The Saudi government has not provided details about the individuals who were executed, or their specific crimes, though some information about the men has appeared in news reports. The condemned were all Saudi citizens, except for two, including one Egyptian.

One of the best-known prisoners, Faris al-Shuwail, had been on a list of Saudi Arabia’s most wanted Qaida militants when he was arrested in August 2004, in southern Saudi Arabia. News reports called him an influential ideologue for al-Qaida who had written texts that praised al-Qaida leaders and justified the killing of Saudi security officers.

Another prisoner put to death Saturday, Adel al-Dhubaiti, was convicted of killing Simon Cumbers, an Irish freelance cameraman who had been working on a story on al-Qaida in Saudi Arabia for the BBC in June 2004. Dhubaiti had been among a group of men who attacked Cumbers and his colleague, Frank Gardner, a BBC correspondent, who was shot multiple times during the attack and left partly paralyzed.

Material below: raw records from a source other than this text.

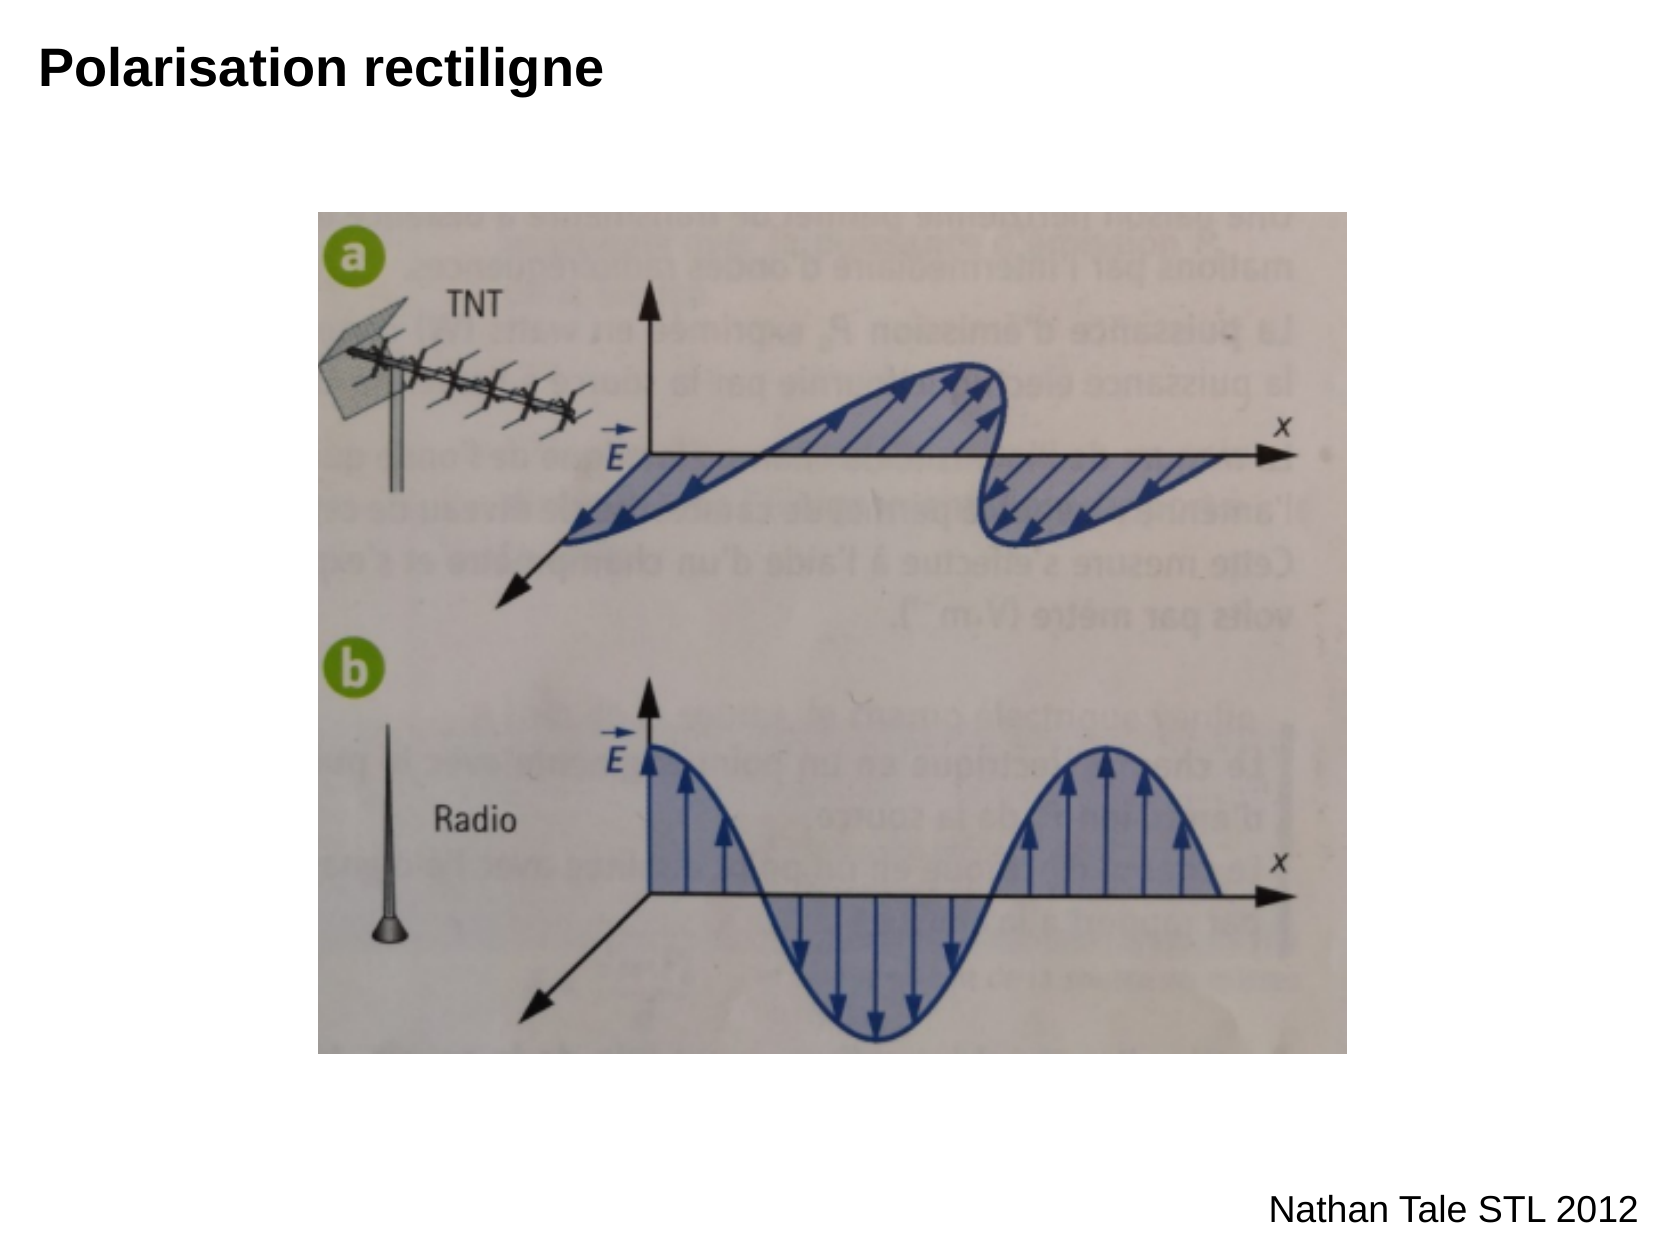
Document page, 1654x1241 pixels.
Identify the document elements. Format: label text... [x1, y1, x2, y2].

picture [318, 212, 1347, 1054]
text_box Polarisation rectiligne [23, 29, 721, 107]
text_box Nathan Tale STL 2012 [1240, 1181, 1654, 1239]
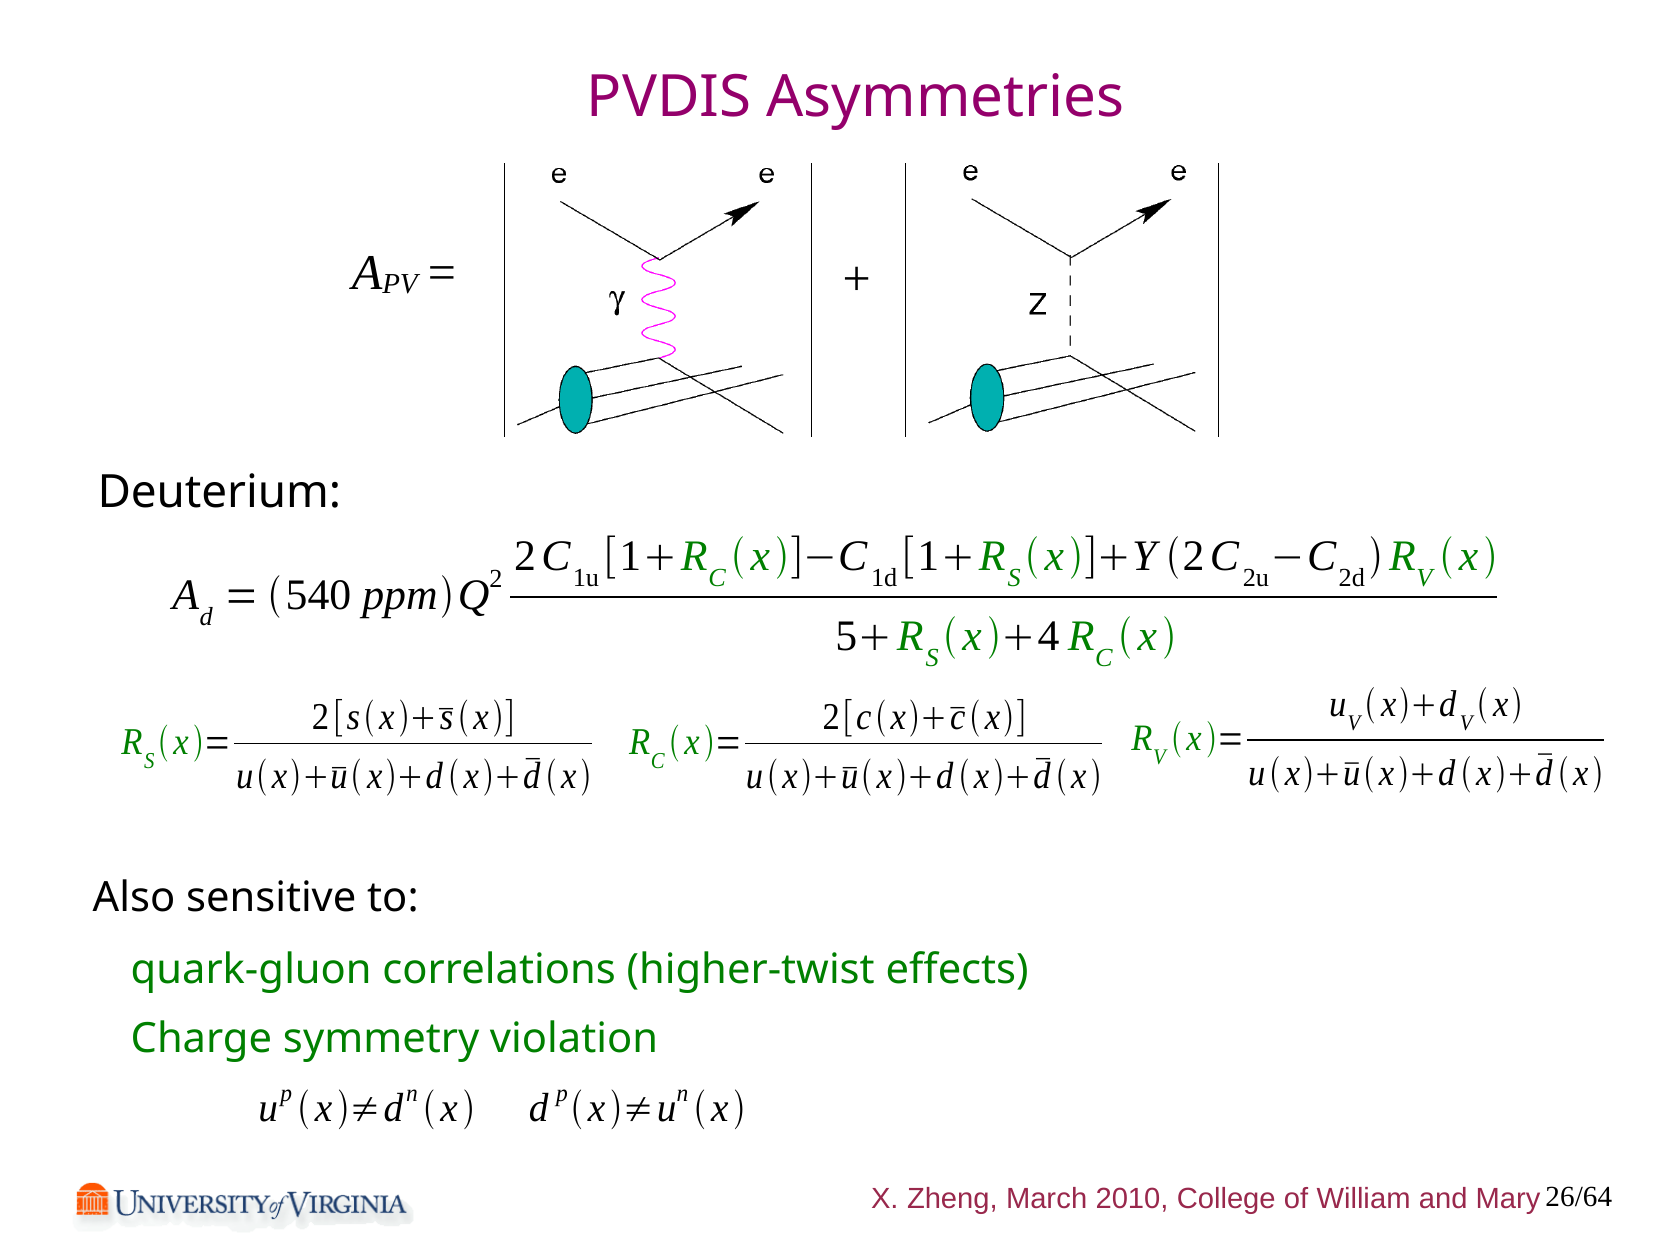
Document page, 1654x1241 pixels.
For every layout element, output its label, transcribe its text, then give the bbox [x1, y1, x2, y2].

text_box APV = [334, 244, 463, 331]
picture [516, 165, 787, 436]
chart [162, 521, 1506, 674]
title PVDIS Asymmetries [149, 38, 1562, 151]
text_box + [821, 250, 871, 321]
picture [928, 163, 1199, 434]
list Deuterium: [79, 458, 1478, 527]
chart [1125, 675, 1610, 795]
picture [53, 1165, 427, 1241]
chart [248, 1073, 754, 1133]
chart [622, 686, 1108, 800]
list Also sensitive to: quark-gluon correlations (higher-twist effects) Charge symmetry violation [75, 866, 1613, 1167]
chart [114, 686, 598, 800]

In its statement, the Saudi Mission to the U.N. said that the militants were treated fairly and that “some of the cases took up to ten years before courts and all suspects were able to appeal all judgments.”

But al-Nimr and the three other Shiite dissidents were imprisoned for less than three years before they were executed. They were arrested during a wave of protests in Saudi Arabia’s eastern province that was stirred by the 2011 Arab Spring uprisings.

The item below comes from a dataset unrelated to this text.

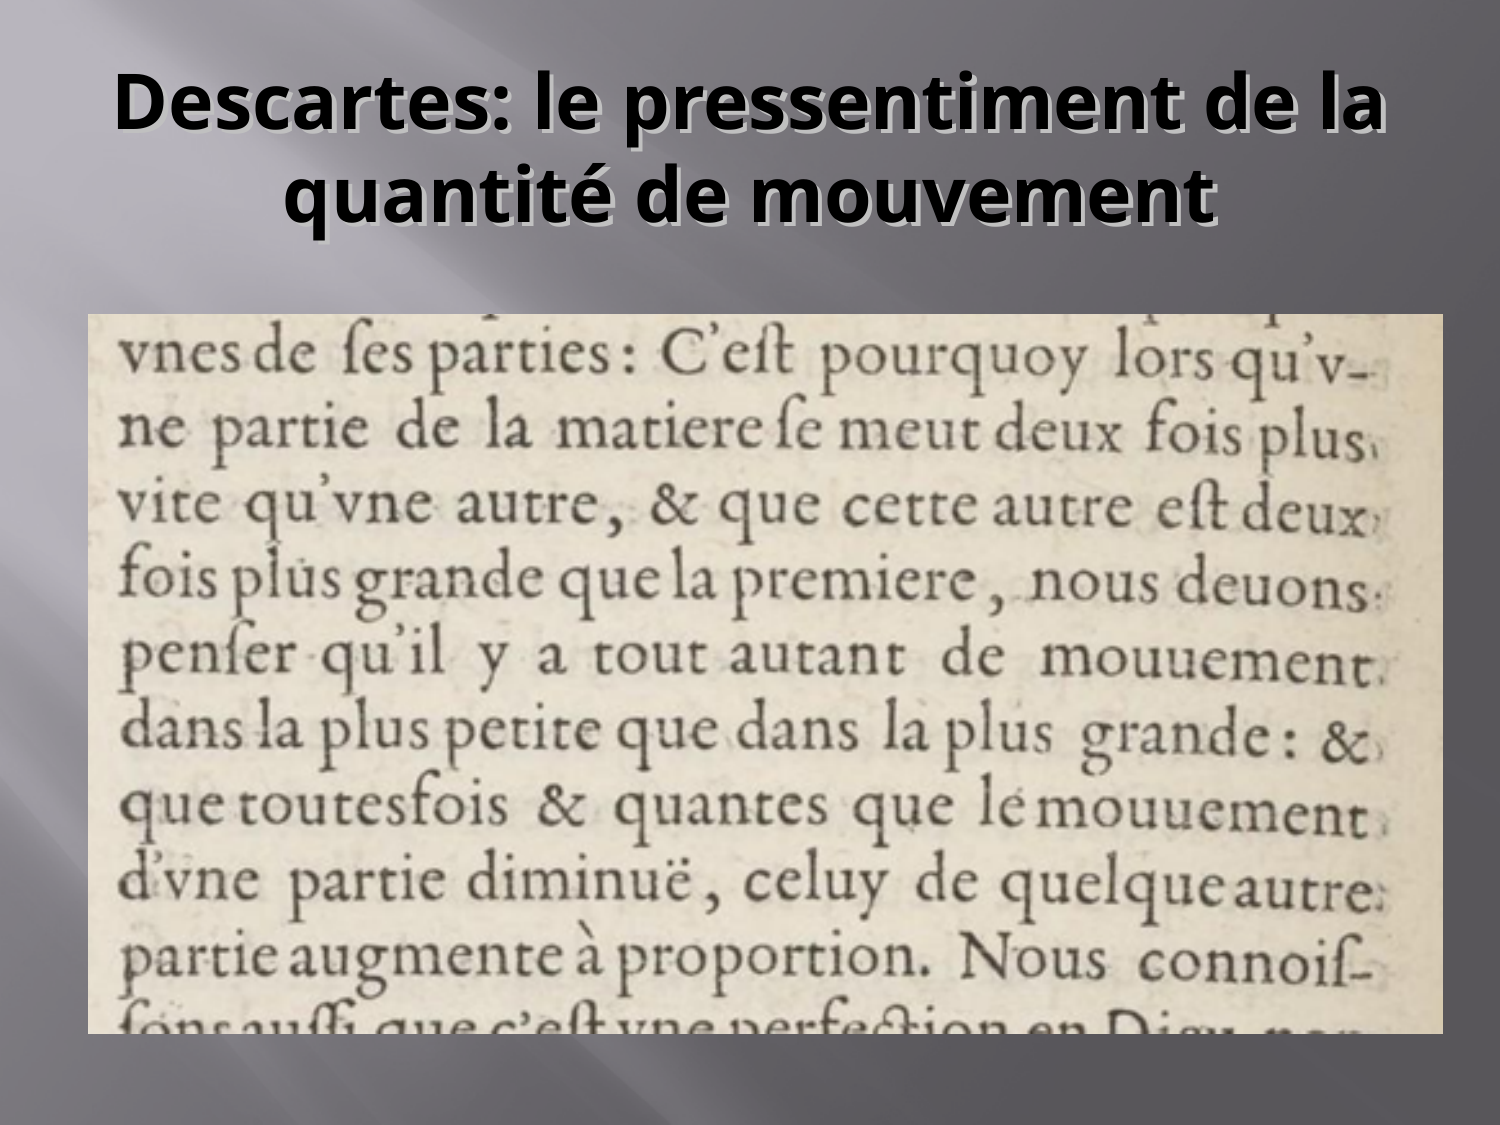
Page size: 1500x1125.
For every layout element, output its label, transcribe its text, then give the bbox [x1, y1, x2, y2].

title Descartes: le pressentiment de la quantité de mouvement [75, 45, 1426, 233]
picture [88, 314, 1443, 1034]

Al-Nimr was held for eight months before he was charged with a crime, according to Human Rights Watch. Legal advocates who have followed the cases of the other three men said they were frequently denied access to lawyers.

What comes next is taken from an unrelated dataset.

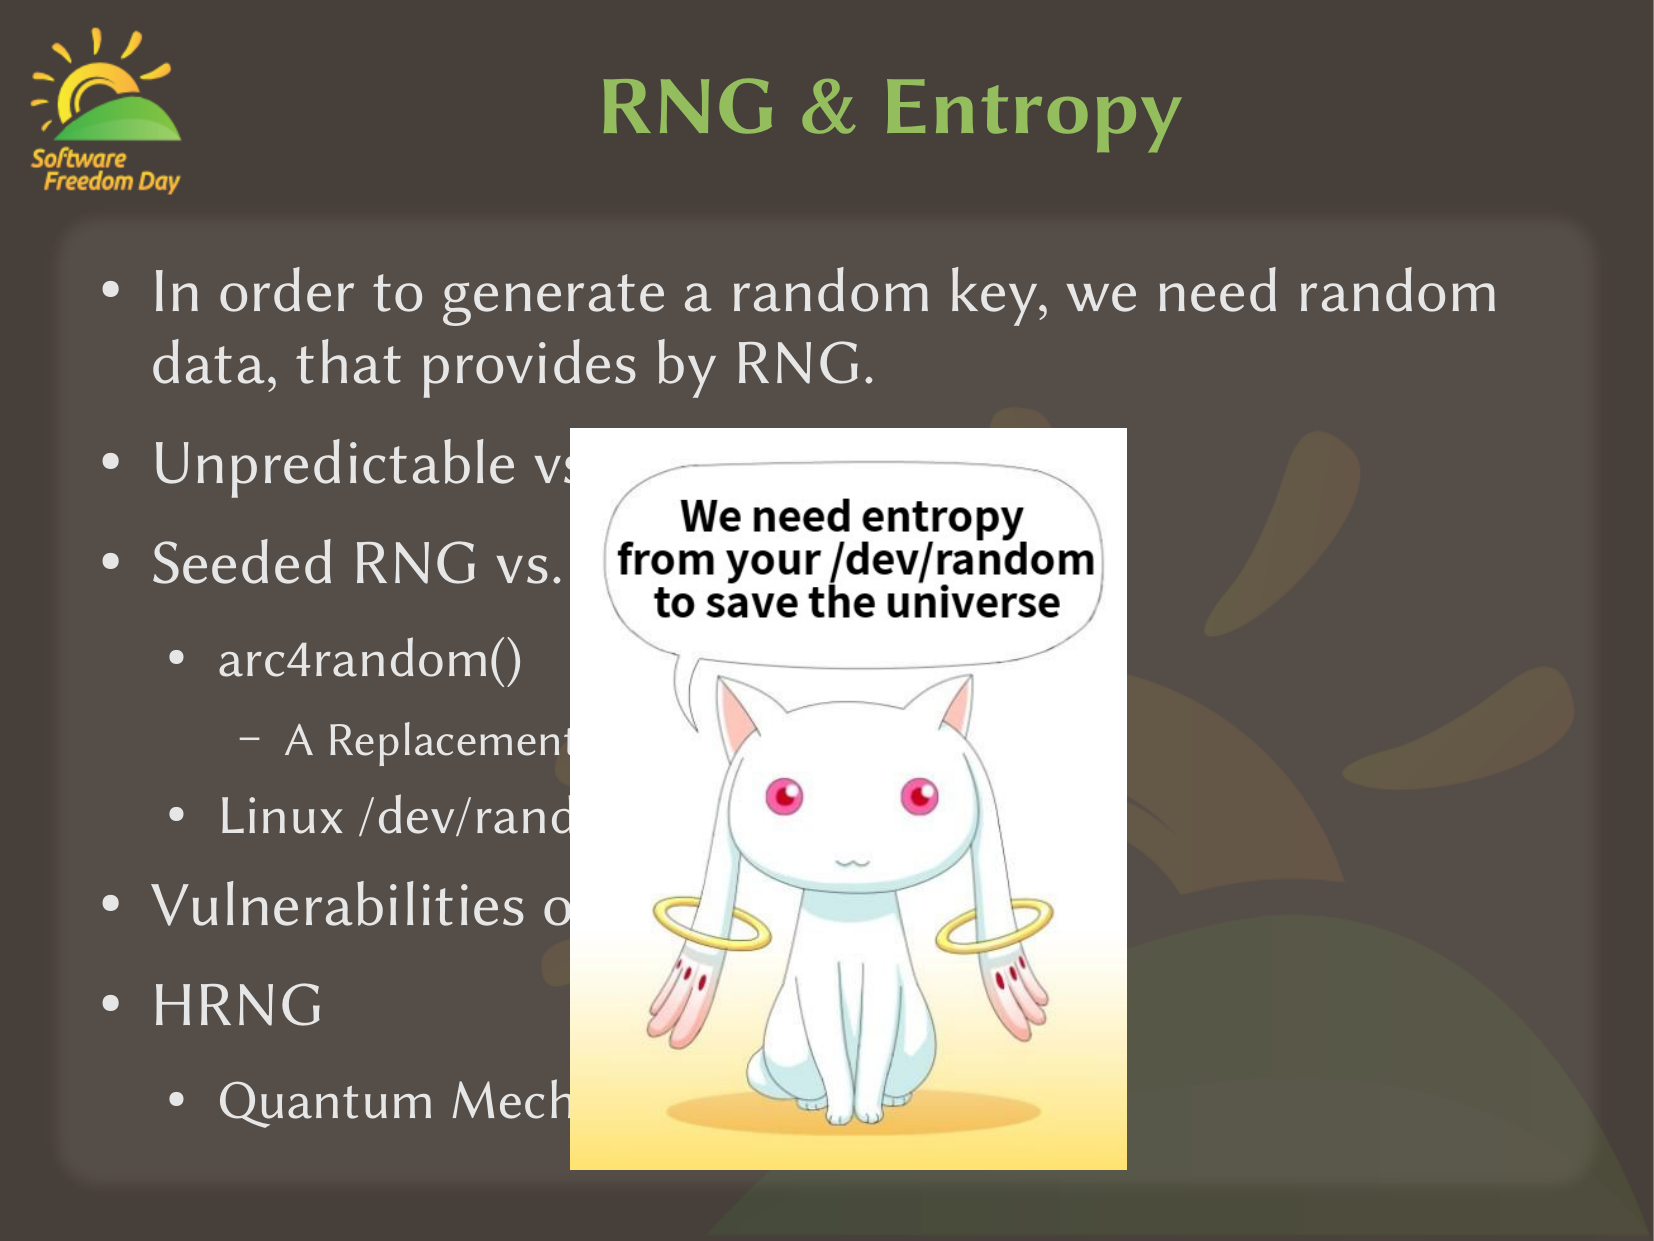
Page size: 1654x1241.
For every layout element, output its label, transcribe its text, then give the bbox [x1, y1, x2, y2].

picture [0, 0, 1654, 1241]
list In order to generate a random key, we need random data, that provides by RNG. Unpredictable vs. Randomness Seeded RNG vs. Entropy Collector arc4random() A Replacement Call for Random Linux /dev/random Vulnerabilities of /dev/random HRNG Quantum Mechanism [82, 255, 1571, 1141]
title RNG & Entropy [210, 9, 1571, 205]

Like al-Nimr, two of the Shiite dissidents came from the town of Amwamiya, and were arrested in the winter of 2012. One, Ali Saeed al-Rebh, was 18 when he was arrested by police officers who took him from his school, according to Ali Dubaisy, an activist with the European Saudi Organization for Human Rights, based in Germany.

Mohamed Faisal al-Shayoukh, also from Amwamiya, was 19 at the time of his arrest. Reprieve, an international human rights organization that has followed their cases, said that both men were subjected to torture, including beatings and electric shocks, while in custody. They were convicted on charges that included weapons possession and targeting security personnel, Reprieve said.

The two were executed on Saturday at the maximum security prison where they were held south of Riyadh, the Saudi capital.